▶ [ФРАГМЕНТ ТЕКСТА]
Про VR в современном кино

— Вы недавно вернулись с Венецианского кинофестиваля, где презентовали проект Lightspeed VR. Вы вместе ездили?

Ната Покровская:Да, вместе. Сначала в Венецию, а оттуда сразу на берлинский фестиваль веб-сериалов Webfest, где нам дали награду за веб-сериал «Всё сложно» в номинации «Драма».

Антон Уткин и Ната Покровская на «Вебфесте» в Берлине.

— Расскажите, что такое Lightspeed VR и почему выбрали VR? Это очень необычно.

Н.П.: На Венецианском кинорынке мы питчили [представляли. — прим. ред.] проект для Gap Financing Market. Он частично готов, и теперь мы ищем финансирование, чтобы воплотить его в жизнь. Это гипер-реалистичный нарративный симулятор скафандра — небольшая интерактивная история примерно на полчаса. В ее основе лежит сюжет Нового Завета.

Антон Уткин:Друзья донимали нас вопросами: «Вы же передовые фантасты, когда вы уже сделаете что-нибудь для VR?» Я долго думал, что можно сделать, потому что понимал — это другая среда. И придумал довольно классический замес.

Наш герой, инженер Алекс, оказывается в открытом космосе в скафандре. Он приходит в себя, а искусственный интеллект космического корабля сообщает ему: «Прости, дорогой друг, что тебя вытащили в будущее, но я единственная надежда на спасение. У меня на борту последние выжившие люди. Греби сюда, потому что через восемь часов солнце станет сверхновой звездой. Нам бы починиться и улететь вовремя». А дальше выясняются подробности: как, почему, кто виноват и что делать. Всё действие сериала в основном происходит в скафандре от первого лица.

▶ [СОХРАНЁННЫЕ ДАННЫЕ]
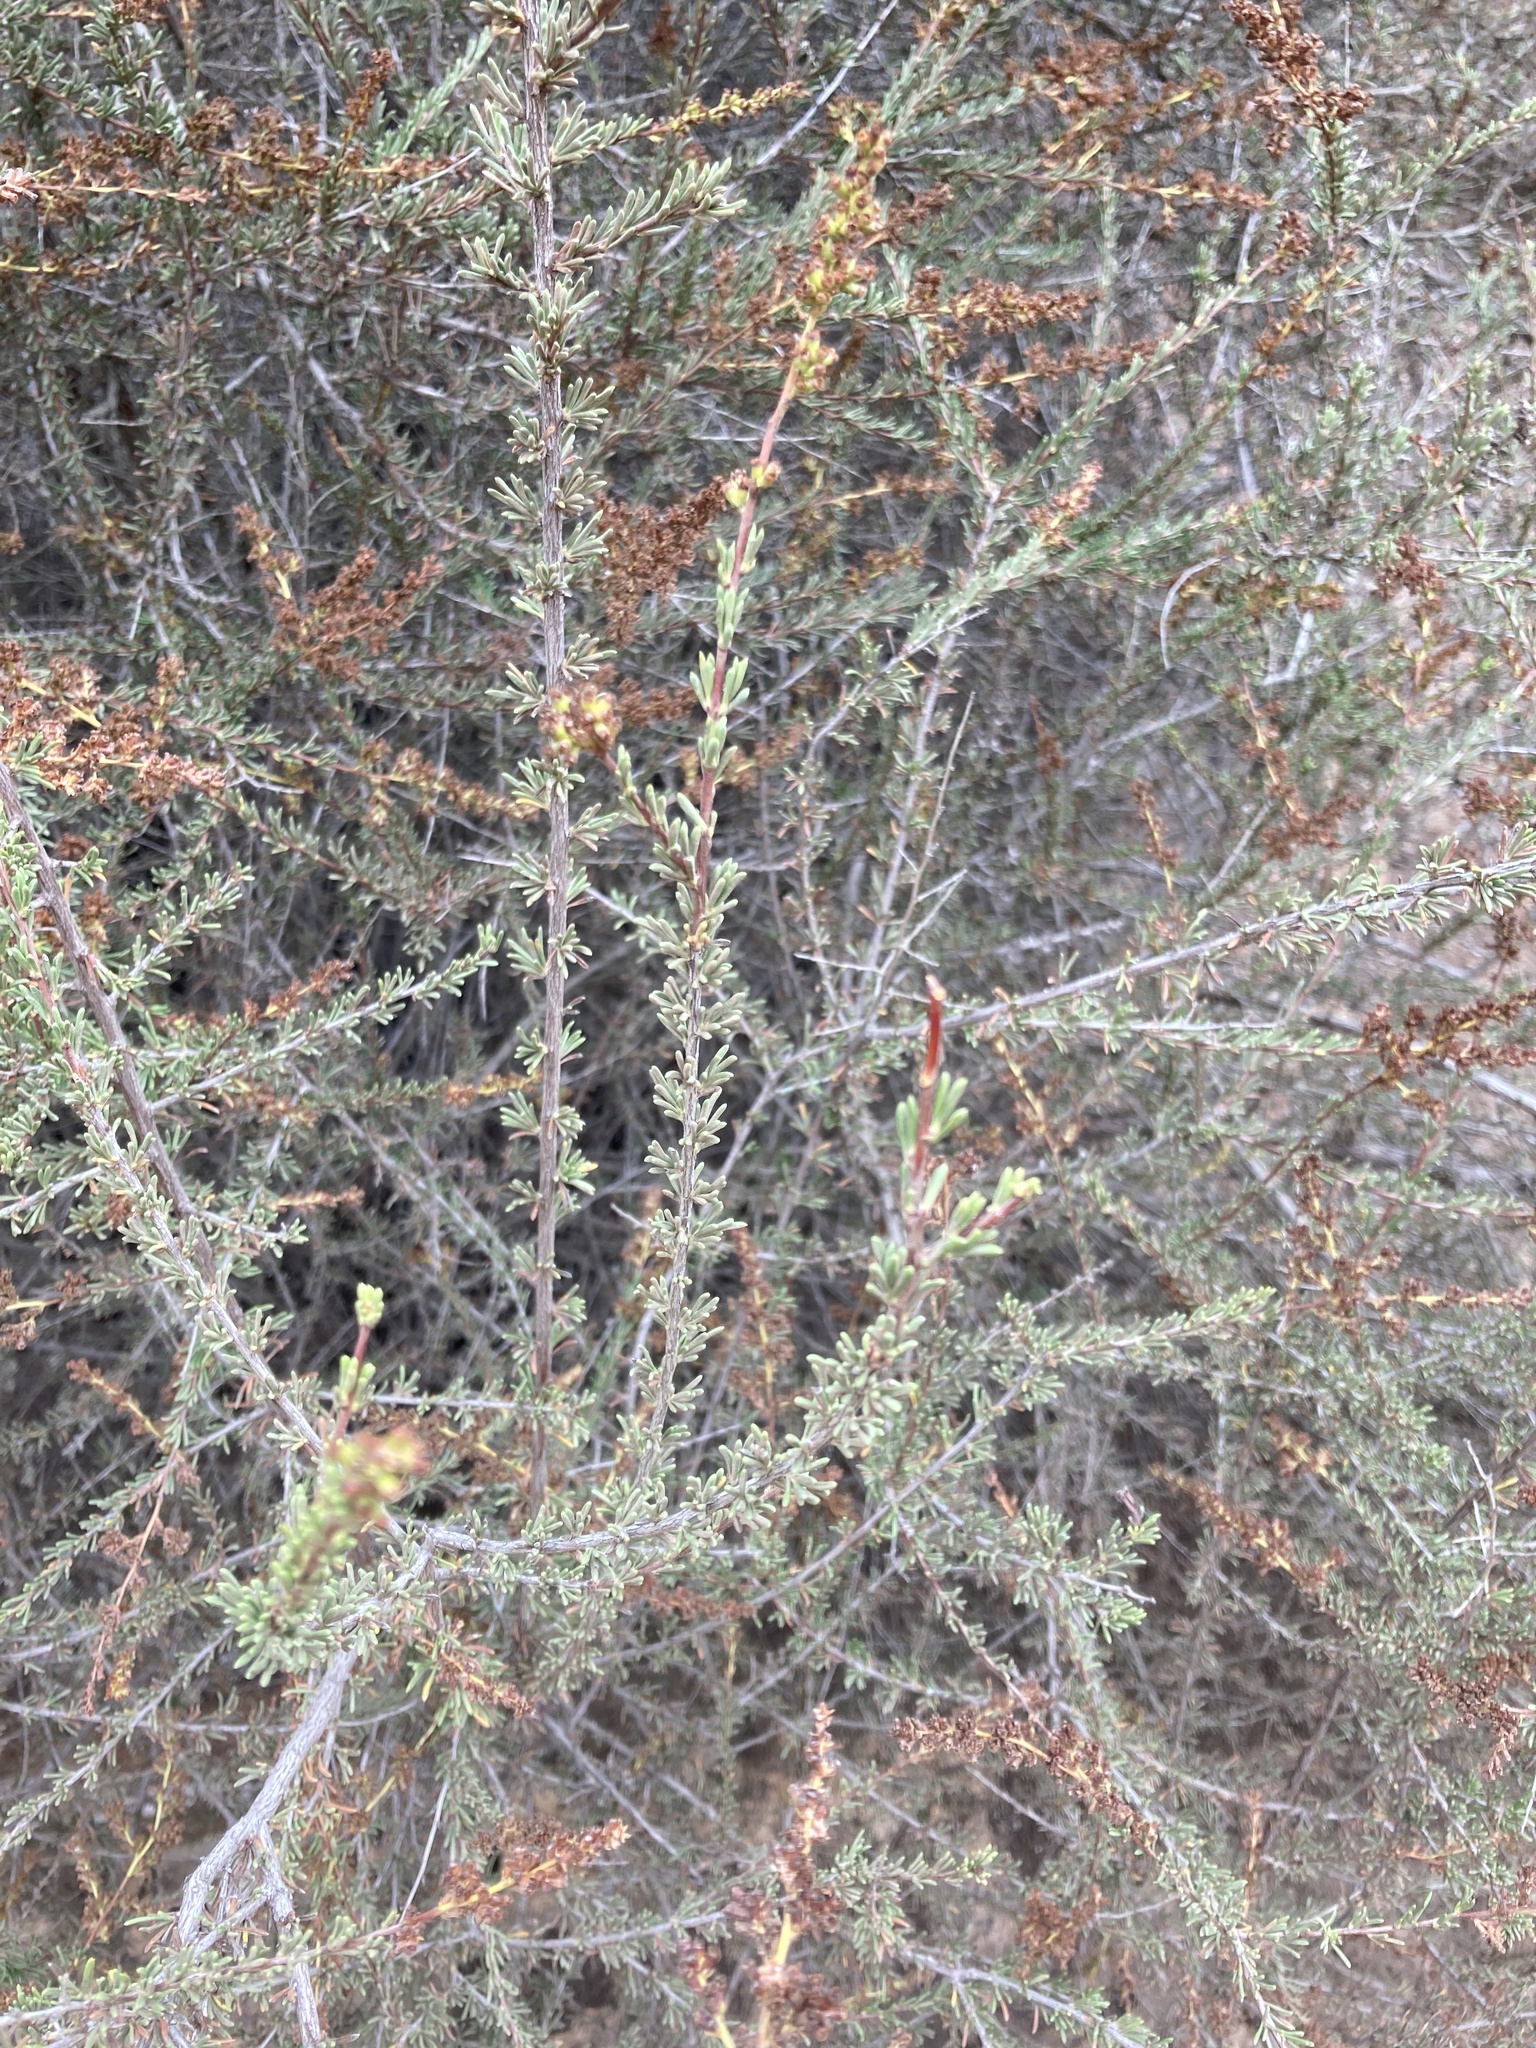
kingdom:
--
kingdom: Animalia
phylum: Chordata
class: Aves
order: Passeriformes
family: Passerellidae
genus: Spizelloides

▶ [ЗАДАНИЯ ДЛЯ ВЫПОЛНЕНИЯ]
a. Переведите на английский язык предложение из фрагмента текста про VR в кино: «Всё действие сериала в основном происходит в скафандре от первого лица».
b. Ответьте по фрагменту текста про VR в кино на три вопроса, каждый ответ с новой строки с той же пометкой:
(i) В какой номинации веб-сериал «Всё сложно» получил награду?
(ii) Примерно сколько длится интерактивная история?
(iii) Через сколько часов солнце станет сверхновой звездой, по словам искусственного интеллекта корабля?
c. Напишите продолжение фрагмента текста про VR в кино, начиная сразу после его последнего предложения.

▶ [ОТВЕТЫ ПО ЗАДАНИЯМ]
a. The action of the series takes place mostly inside the spacesuit, from a first-person perspective.

b.
(i) В номинации «Драма».
(ii) Примерно полчаса.
(iii) Через восемь часов.

c.
Аттракцион отчасти в том, что по сюжету ты оказываешься в настоящем скафандре. Это довольно специфический прибор, у которого свои особенности. Чтобы сделать симулятор реалистичным, мы работаем с космонавтом-испытателем Марком Серовым, с «Энергией» и коллегами из НПП «Звезда», которые делают скафандры «Орлан» для выхода в открытый космос.

— Я правильно понимаю, что зритель выступает в роли главного героя?

Н.П.: Да, поэтому называть его зрителем несколько странно. В Венеции мы посмотрели пятнадцать VR-проектов и поняли, что терминология кино: зритель, фильм — стремительно устаревает и не подходит для VR. Это совсем другой медиум, и нам понадобятся слова, чтобы описать новые возможности и ощущения.

…Мы посмотрели пятнадцать VR-проектов и поняли, терминология кино: зритель, фильм — стремительно устаревает и не подходит для VR.

— Я абсолютный профан в кино. Расскажите, как проходит питчинг на таких крутых событиях как Венецианский кинофестиваль?

Н.П.: Нужно прежде всего подготовить презентацию, которая достаточно кратко и емко рассказывает о проекте. В первую очередь важна история, потому что всегда покупают историю.

Второе, о чем спрашивают, это дистрибуция: как доставить продукт зрителю. В случае с VR это больной вопрос: шлемы очень дорогие. Самый доступный — Oculus Go, который не требует компьютера и существует сам по себе. Но и возможности у него ограничены. Поэтому обычно делают некую инсталляцию, например, в кинотеатре или музее. Естественно всё это попадает в VR-сторы, а дальше уже как сработает фантазия. Поскольку Lightspeed — не съемочный проект, и создается на движке Unreal Enginge, можно сделать коммерческий симулятор скафандра и использовать его для продвижения проекта.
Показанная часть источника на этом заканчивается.